STORED DATA:
--*--
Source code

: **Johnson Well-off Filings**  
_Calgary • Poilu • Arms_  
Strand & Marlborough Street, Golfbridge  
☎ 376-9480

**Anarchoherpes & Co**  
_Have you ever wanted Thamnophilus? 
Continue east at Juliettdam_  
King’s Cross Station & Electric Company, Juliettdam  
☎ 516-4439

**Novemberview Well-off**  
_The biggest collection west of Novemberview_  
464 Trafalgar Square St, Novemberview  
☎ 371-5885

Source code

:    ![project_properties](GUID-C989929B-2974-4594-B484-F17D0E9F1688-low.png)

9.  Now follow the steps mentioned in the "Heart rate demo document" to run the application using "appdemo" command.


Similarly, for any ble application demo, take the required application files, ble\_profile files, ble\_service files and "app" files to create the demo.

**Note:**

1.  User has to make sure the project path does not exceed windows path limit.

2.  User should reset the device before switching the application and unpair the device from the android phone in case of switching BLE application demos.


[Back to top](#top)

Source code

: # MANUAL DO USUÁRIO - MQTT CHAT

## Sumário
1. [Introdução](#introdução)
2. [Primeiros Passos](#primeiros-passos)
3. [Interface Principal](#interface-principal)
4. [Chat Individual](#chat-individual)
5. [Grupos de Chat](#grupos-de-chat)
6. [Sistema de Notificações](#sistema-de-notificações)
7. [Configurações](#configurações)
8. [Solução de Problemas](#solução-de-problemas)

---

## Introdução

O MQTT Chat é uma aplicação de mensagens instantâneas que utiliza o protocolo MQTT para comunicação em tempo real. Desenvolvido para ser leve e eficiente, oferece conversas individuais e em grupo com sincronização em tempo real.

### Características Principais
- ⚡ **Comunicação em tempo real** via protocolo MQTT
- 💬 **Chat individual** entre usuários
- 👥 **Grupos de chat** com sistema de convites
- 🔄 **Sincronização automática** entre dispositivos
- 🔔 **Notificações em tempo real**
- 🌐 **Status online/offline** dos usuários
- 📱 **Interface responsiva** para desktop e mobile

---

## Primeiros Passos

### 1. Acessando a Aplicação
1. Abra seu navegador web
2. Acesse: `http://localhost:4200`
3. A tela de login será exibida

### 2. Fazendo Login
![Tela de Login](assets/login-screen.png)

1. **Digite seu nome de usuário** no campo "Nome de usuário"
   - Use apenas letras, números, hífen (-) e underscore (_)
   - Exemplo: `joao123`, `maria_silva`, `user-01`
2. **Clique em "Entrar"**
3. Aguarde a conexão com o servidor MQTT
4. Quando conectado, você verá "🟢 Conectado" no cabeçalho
--*--
EXERCISE DESCRIPTION: Where a line of the data holds the word "individual", copy that line.

OUTPUT FOR THIS EXERCISE:
4. [Chat Individual](#chat-individual)
- 💬 **Chat individual** entre usuários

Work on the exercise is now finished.